After image acquisition, quantitative data have to be extracted from the images. Recently, automated methods have been proposed to calculate a number of 3D lacunae features on large data sets (more than 10,000 lacunae/sample). However, methods to quantify the complex canalicular networks have yet to be developed. In addition, it is worth noting that increasing spatial resolution puts a greater demand on data reconstruction and processing algorithms to analyze samples with meaningful field of view, given that the data size scales as the cube of sample size in on dimension.

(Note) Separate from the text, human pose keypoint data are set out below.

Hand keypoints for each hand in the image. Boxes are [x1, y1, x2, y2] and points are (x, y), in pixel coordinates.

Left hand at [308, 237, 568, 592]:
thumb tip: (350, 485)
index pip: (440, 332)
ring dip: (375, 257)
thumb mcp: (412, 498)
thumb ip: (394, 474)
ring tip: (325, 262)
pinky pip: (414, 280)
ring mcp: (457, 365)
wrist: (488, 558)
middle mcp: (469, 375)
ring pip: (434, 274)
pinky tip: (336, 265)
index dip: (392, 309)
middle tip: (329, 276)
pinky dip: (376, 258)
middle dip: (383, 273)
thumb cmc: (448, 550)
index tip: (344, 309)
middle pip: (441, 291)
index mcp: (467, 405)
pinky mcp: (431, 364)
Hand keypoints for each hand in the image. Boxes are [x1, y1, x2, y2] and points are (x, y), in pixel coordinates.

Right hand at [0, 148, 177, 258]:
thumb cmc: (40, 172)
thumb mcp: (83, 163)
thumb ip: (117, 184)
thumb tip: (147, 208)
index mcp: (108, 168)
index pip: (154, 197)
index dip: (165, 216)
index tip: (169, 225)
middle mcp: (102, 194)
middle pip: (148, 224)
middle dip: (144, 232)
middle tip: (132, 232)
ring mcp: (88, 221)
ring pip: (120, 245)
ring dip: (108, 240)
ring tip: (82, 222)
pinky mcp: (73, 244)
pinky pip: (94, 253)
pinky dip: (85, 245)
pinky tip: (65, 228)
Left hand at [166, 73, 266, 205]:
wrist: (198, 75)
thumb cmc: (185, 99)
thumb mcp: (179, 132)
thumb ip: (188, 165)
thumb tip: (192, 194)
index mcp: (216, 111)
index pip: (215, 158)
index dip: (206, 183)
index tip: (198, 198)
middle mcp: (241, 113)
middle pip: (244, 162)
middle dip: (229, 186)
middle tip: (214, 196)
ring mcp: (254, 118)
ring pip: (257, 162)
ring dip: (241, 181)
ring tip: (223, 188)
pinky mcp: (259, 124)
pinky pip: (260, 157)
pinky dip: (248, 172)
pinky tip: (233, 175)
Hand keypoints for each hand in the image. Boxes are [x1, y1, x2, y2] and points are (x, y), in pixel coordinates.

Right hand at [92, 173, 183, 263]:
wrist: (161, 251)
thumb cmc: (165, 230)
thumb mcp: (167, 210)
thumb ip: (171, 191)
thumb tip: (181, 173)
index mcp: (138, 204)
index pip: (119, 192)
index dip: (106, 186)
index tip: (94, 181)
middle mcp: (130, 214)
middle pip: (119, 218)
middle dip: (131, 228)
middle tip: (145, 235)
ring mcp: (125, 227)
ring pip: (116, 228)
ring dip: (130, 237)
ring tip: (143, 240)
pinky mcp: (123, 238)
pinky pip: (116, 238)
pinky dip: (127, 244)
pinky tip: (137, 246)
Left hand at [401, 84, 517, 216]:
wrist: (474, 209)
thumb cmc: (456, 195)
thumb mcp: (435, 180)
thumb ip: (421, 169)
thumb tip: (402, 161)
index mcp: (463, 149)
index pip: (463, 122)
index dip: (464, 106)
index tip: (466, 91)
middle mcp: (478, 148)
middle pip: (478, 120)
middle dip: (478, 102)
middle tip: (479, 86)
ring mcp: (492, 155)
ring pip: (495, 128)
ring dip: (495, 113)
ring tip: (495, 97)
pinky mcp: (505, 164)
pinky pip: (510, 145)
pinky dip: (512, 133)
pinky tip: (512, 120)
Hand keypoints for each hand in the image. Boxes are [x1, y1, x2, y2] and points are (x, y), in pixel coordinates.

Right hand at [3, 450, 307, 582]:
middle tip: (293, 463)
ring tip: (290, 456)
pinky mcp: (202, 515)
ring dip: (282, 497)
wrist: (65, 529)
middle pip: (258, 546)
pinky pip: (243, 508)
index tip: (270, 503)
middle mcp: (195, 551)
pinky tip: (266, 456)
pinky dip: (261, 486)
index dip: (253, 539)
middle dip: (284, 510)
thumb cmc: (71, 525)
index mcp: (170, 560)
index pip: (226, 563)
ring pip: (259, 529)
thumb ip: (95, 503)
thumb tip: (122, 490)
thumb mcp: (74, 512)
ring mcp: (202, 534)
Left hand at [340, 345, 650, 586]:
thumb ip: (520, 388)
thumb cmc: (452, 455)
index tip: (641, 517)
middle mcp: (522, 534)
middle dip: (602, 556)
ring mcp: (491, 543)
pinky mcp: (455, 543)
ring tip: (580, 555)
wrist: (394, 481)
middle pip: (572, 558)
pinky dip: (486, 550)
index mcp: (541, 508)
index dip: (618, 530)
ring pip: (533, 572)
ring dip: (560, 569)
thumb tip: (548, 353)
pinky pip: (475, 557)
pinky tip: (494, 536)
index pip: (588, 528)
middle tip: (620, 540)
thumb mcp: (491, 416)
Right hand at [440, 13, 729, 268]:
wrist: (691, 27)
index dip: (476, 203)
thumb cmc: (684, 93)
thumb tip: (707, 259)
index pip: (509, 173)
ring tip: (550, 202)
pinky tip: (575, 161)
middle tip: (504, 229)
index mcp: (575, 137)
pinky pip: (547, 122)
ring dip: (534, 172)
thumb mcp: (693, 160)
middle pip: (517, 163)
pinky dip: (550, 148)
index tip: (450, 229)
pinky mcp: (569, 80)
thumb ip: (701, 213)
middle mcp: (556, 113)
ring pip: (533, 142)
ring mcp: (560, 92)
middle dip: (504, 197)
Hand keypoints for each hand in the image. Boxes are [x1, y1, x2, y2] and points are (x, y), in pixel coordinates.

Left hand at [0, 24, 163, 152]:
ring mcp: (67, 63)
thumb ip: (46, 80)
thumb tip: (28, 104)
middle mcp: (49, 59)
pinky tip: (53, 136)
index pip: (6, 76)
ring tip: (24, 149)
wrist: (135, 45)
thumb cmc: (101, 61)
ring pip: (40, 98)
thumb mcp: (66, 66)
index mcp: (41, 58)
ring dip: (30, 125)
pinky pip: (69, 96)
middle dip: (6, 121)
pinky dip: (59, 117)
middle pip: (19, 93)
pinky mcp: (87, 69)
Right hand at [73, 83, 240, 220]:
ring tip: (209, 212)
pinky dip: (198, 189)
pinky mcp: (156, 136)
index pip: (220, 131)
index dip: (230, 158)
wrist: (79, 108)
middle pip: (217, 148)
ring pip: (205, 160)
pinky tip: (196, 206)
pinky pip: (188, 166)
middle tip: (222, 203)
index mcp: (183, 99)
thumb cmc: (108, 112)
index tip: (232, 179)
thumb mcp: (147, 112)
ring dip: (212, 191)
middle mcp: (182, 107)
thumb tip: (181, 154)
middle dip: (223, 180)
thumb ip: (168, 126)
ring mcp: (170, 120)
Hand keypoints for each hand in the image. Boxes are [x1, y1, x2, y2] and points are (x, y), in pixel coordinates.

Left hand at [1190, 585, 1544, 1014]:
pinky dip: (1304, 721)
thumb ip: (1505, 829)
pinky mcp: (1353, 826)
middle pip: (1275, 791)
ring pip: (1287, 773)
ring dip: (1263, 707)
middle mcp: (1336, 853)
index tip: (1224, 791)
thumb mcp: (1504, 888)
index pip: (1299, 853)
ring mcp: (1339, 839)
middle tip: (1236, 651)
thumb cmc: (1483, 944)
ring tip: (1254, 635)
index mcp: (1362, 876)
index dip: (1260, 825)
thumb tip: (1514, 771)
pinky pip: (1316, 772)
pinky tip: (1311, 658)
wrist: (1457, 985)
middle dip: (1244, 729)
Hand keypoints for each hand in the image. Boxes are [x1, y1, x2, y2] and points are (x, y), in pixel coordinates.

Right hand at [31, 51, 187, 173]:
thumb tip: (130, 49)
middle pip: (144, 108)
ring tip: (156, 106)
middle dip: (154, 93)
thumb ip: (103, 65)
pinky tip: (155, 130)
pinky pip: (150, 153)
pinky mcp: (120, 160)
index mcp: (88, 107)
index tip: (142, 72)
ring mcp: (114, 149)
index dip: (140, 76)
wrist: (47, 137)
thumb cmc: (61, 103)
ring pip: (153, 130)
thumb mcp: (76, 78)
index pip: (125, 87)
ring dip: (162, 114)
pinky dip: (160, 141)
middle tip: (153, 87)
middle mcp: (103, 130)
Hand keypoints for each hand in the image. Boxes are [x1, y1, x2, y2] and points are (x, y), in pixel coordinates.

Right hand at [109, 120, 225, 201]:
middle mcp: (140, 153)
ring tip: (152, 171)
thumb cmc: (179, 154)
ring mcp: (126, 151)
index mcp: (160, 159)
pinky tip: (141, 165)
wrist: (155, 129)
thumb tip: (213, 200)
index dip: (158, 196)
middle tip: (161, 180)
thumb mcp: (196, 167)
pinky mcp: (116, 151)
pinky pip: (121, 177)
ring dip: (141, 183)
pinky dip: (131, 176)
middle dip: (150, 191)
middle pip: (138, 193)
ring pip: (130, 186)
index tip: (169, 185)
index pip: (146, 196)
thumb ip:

Irrespective of the structural features to be quantified, the quality of the results strongly depends on image binarization. This problem is generally ignored and image segmentation performed by simple thresholding. This approach is often inadequate when the signal-to-noise ratio is low or when one dimension of the structure to be quantified is at the limit of the spatial resolution, as for instance for canaliculi. Thus, dedicated image segmentation methods have to be developed and evaluated, which is a major challenge since the ground truth may not be known.

To obtain information beyond structure, SR CT imaging also permits quantification of the density of the sample. At the microscale, this property has been exploited to map the degree of mineralization of bone and to discriminate osteons from interstitial tissue from absorption or phase imaging. At the ultrastructural level, phase nano-CT opens many perspectives to study peri-lacunar and peri-canalicular density and to observe the collagen fiber texture.

There are also some limitations to X-ray micro/nano CT techniques. First, so far, this technique only permits to visualize the pores rather than the cells or the osteocytic dendrites themselves. So the number of osteocyte lacunae can overestimate the number of osteocytes. However, many studies suggest that the analysis of osteocyte lacunae is a good surrogate of the osteocytes themselves provided that the percentage of empty lacunae remains approximately constant. Second, the accessibility of synchrotron sources is limited.

Nevertheless, X-ray nano-CT may provide reliable and innovative information on bone nano porosities, bone mineral, and extra cellular matrix at the cellular scale, which may be crucial to learn about the pathophysiological properties of bone tissue and more generally to gain a better understanding of bone mechanical properties.